L’article 18 bis constitue un autre sujet sur lequel vous auriez pu éviter de commettre ce que j’estime être une erreur inutile. Il n’est d’ailleurs pas trop tard pour le retirer. Il vise à abroger le recours à l’intérim. Nous sommes contre, non parce qu’il faudrait confier au privé certaines activités des fonctionnaires mais parce qu’en réalité, d’après le rapport rédigé en 2013 par la direction générale de l’administration et de la fonction publique, seules 1,5 % des collectivités ont recours à ce dispositif. Vous avez d’ailleurs veillé, madame la ministre, à ce que ces dispositions ne s’appliquent pas à la fonction publique hospitalière, mesure excessive qui aurait posé un vrai problème.
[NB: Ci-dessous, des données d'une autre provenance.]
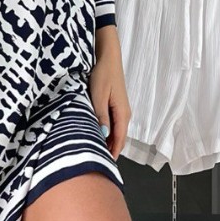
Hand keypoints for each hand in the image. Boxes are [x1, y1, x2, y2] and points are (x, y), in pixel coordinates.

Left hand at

Mais, selon mon expérience, il n’est probablement pas inutile qu’un chef d’établissement professionnel qui doit remplacer du jour au lendemain un professeur de plomberie ou de structures métalliques puisse faire appel à une société d’intérim, laquelle connaît les professionnels disponibles à un moment donné. De même, les services techniques des collectivités territoriales peuvent avoir besoin d’un spécialiste au pied levé. L’intérim, utilisé avec pragmatisme, peut être utile. Je souhaite donc que vous renonciez à cette abrogation.

Voilà pour le fond : nous y reviendrons lors de l’examen des articles. Quant à la forme, vraiment, ce projet de loi, c’est du Feydeau ! En juillet 2013, le Gouvernement présente en conseil des ministres un premier projet de loi relatif à la déontologie et aux droits et obligations des fonctionnaires, qui contient alors 59 articles. Deux ans après, en juin 2015, il décide de « recentrer le projet de loi sur l’essentiel » et revient à 25 articles. Afin qu’il soit examiné rapidement, il adresse une lettre rectificative au Parlement et demande naturellement l’engagement de la procédure accélérée. Tout cela n’est pas sérieux.